Now, this is the part where we create the autoscaling, ec2 instances and the decision to use spot instances. We are using t3.micro instances with newer Amazon Linux images. We are allowing all outbound traffic and the desired capacity of instances is one, while the maximum is 3. Maximum spot price is set to 0.009, if the sport price goes up, for example to 0.01, then we have no instances at all. There are ways to address this, but I’m leaving it at this point out.

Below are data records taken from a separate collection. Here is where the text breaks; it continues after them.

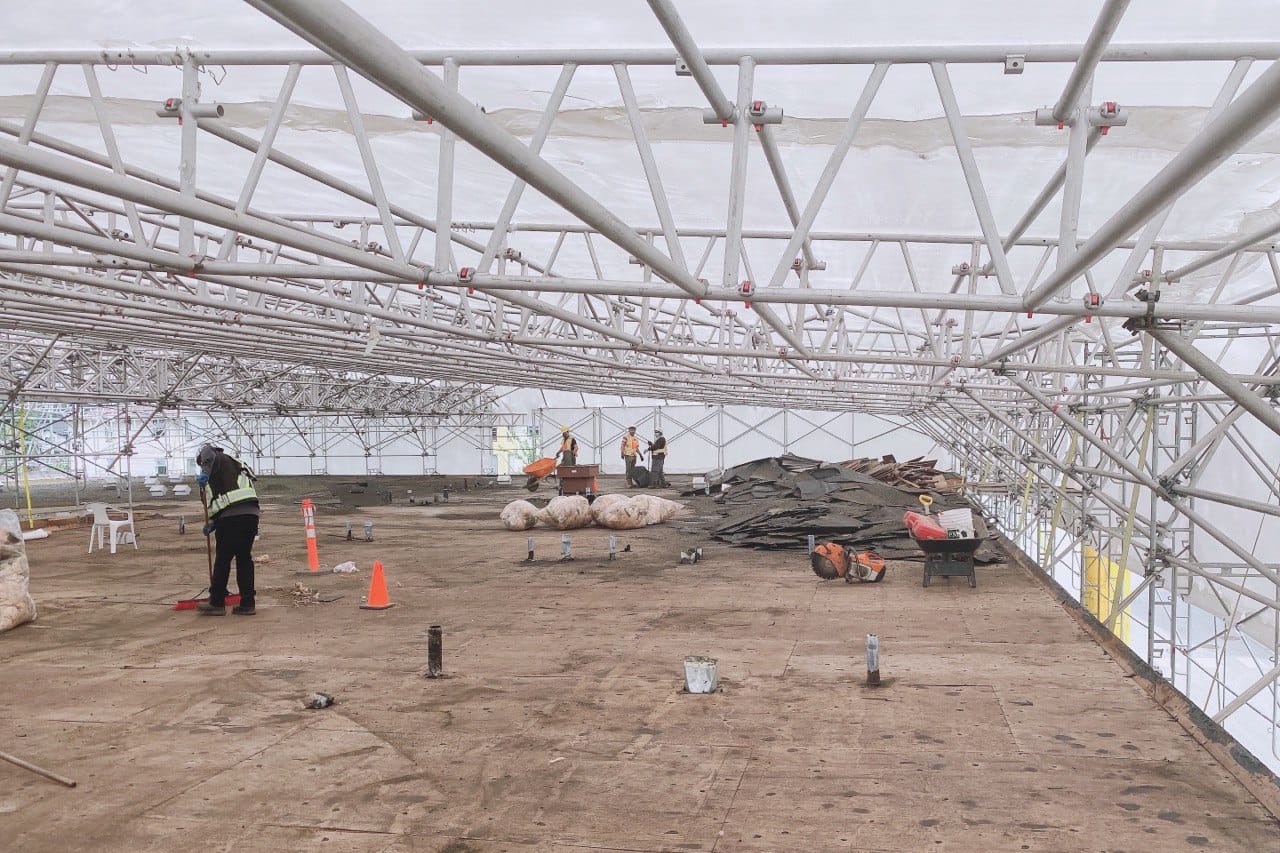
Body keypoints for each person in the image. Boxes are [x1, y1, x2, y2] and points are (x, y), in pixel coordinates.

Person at [194, 444, 260, 616]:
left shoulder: (212, 455)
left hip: (232, 517)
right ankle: (247, 604)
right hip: (251, 514)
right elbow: (228, 496)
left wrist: (205, 473)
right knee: (244, 559)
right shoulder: (234, 465)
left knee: (223, 559)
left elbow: (207, 452)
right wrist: (214, 522)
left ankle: (216, 602)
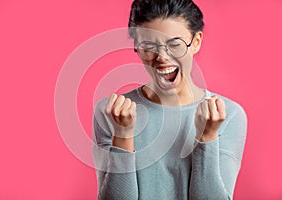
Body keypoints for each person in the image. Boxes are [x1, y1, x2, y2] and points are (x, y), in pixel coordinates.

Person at [92, 0, 247, 199]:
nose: (162, 58)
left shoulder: (228, 115)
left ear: (196, 42)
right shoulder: (112, 112)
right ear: (137, 48)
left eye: (175, 44)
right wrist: (122, 135)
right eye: (148, 46)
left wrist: (207, 138)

var appAutoscalingGroup = new autoscaling.AutoScalingGroup(this, 'ASG', {
      vpc,
      instanceType: ec2.InstanceType.of(ec2.InstanceClass.BURSTABLE3, ec2.InstanceSize.MICRO),
      machineImage: new ec2.AmazonLinuxImage({
        generation: ec2.AmazonLinuxGeneration.AMAZON_LINUX_2,
      }),
      allowAllOutbound: true,
      maxCapacity: 3,
      minCapacity: 1,
      desiredCapacity: 1,
      spotPrice: "0.009", // $0.0032 per Hour when writing, $0.0108 per Hour on-demand
      updateType: autoscaling.UpdateType.REPLACING_UPDATE,
      healthCheck: autoscaling.HealthCheck.ec2(),
});

We are scaling with cpu usage.

appAutoscalingGroup.scaleOnCpuUtilization('cpuScale', {
      targetUtilizationPercent: 10,
      cooldown: cdk.Duration.minutes(5),
      estimatedInstanceWarmup: cdk.Duration.minutes(1),
});

Getting the app to the ec2 instances

You can set user data for the autoscale object and get the app from S3 to the starting instance and execute it.

appAutoscalingGroup.addUserData(`
    #!/bin/bash
    yum update -y
    yum -y install unzip
    mkdir /app
    cd /app
    chown -R ec2-user:ec2-user .
    aws s3 cp s3://` + asset.bucket.bucketName+ "/" + asset.s3ObjectKey + ` /app/app.zip
    unzip app.zip
    ./app.linux
`);

You also have to give rights to be able to get the zip from S3

appAutoscalingGroup.addToRolePolicy(new iam.PolicyStatement({
    effect: iam.Effect.ALLOW,
    resources: [asset.bucket.bucketArn + '/*'],
    actions: [
        's3:ListBucket', 
        's3:GetObject', 
        's3:HeadObject', 
        's3:ListObjectsV2',
    ],
}));

Now that’s enough to get the application running, you can use the public cname which the application load balancer has, I put it as cname for cdk-spot-asg.jelinden.fi, so you can view the result at http://cdk-spot-asg.jelinden.fi/.

Github project aws-cdk-training

Working application: http://cdk-spot-asg.jelinden.fi/

(If and when the application is not working anymore, it just said Hello world!)